Assigned task 1 ->
Using the article on bank tellers, decide whether each statement agrees with it: (a) The word "teller" derives from a Dutch verb meaning to count. (b) FirstMerit Corp. is located in Akron, Ohio. (c) First Union Corp. is working to recruit 4,000 tellers. Answer yes or no for each, quoting the words that decide it.
Assigned task 2 ->
Rewrite the article on bank tellers from "It remains to" to "approaching 40% annually.", substituting "attrition" for "turnover" each time it appears.

Study text ->
Carrer Tracks: Today's Teller Embodies Banking's Evolution

In the world of banking, the teller has always occupied a clear and narrowly defined place. Traditionally, a good one handled customer transactions at the window quickly and accurately. The word "teller," after all, comes from the Dutch verb, "tellen," to count.

But the teller position is undergoing a transformation. As banks embark on a crusade to turn branch employees into more effective sales people, some have discovered the value of enlisting tellers, who are often the only bank employees with whom customers have contact on a regular basis.

Banks of all sizes from Citibank to cutting-edge community banks such as Oregon-based South Umpqua Bank are training tellers to glean customer needs and then to make the appropriate referral to a branch representative who can close the sale. To obtain teller "buy-in" to this new way of doing things, many banks are tying more and more teller bonuses to referrals that lead to sales.

"Tellers must still be friendly, efficient, and error-free,'' says John R. Cochran, chairman of FirstMerit Corp., a $9 billion-asset banking company in Akron, Ohio. "But they must also identify sales opportunities.''

It remains to be seen whether this expanded job definition has made the task of hiring tellers any easier or harder on human resources executives. In the current tight labor market, banks are still struggling to find enough tellers to fill positions notorious for high turnover and relatively low job satisfaction. Recently, for example, First Union Corp. announced a beefed-up effort to recruit 2,000 tellers that involves paying larger bonuses to employees for candidate referrals and increased advertising. The bank talks of teller turnover approaching 40% annually.

Data extracts ->

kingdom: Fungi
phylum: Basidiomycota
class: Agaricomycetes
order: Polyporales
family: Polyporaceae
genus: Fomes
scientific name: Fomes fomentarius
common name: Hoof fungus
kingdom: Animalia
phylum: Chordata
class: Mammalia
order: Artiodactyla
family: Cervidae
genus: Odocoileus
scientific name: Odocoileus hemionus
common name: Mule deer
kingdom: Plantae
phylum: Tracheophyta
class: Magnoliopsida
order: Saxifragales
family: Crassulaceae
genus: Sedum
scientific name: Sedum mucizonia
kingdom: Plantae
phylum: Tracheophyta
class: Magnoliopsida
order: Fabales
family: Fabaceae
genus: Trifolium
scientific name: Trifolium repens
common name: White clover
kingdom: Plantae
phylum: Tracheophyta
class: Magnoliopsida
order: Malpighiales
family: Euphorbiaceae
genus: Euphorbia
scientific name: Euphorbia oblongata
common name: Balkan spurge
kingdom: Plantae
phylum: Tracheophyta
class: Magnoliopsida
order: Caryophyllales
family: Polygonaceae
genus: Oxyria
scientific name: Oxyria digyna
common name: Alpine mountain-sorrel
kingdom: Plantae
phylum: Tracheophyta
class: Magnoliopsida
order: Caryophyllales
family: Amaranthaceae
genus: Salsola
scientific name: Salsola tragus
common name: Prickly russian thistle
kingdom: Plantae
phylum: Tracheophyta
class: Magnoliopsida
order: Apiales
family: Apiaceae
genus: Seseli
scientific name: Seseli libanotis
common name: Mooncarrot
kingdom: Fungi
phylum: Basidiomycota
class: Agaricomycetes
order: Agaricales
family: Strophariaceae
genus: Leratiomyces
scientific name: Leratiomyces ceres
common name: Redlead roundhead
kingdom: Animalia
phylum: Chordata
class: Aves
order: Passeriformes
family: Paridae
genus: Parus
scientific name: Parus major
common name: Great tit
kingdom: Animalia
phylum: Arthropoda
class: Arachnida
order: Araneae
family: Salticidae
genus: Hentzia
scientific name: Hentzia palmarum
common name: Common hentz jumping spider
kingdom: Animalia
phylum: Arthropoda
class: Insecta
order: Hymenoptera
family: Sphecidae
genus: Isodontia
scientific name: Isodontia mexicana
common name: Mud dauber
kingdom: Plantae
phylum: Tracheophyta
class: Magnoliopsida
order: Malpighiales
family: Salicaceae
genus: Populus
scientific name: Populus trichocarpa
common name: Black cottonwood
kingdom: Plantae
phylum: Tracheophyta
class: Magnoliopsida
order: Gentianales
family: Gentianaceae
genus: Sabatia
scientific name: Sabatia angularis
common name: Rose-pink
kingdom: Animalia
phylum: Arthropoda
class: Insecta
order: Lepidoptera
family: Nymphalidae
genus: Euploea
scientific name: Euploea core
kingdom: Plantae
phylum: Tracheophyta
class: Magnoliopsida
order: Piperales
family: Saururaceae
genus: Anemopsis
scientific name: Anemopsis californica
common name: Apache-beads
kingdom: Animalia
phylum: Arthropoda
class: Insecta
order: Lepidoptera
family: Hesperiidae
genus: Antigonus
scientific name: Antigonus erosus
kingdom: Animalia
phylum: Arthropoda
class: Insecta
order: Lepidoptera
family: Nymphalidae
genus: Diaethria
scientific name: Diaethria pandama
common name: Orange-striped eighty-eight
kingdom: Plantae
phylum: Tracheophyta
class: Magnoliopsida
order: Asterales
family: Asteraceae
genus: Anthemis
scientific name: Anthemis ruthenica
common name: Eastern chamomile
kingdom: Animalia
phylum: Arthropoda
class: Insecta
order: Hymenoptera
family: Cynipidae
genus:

Written response 1 ->
(a) Yes: "The word "teller," after all, comes from the Dutch verb, "tellen," to count."
(b) Yes: "a $9 billion-asset banking company in Akron, Ohio"
(c) No: "a beefed-up effort to recruit 2,000 tellers"

Written response 2 ->
It remains to be seen whether this expanded job definition has made the task of hiring tellers any easier or harder on human resources executives. In the current tight labor market, banks are still struggling to find enough tellers to fill positions notorious for high attrition and relatively low job satisfaction. Recently, for example, First Union Corp. announced a beefed-up effort to recruit 2,000 tellers that involves paying larger bonuses to employees for candidate referrals and increased advertising. The bank talks of teller attrition approaching 40% annually.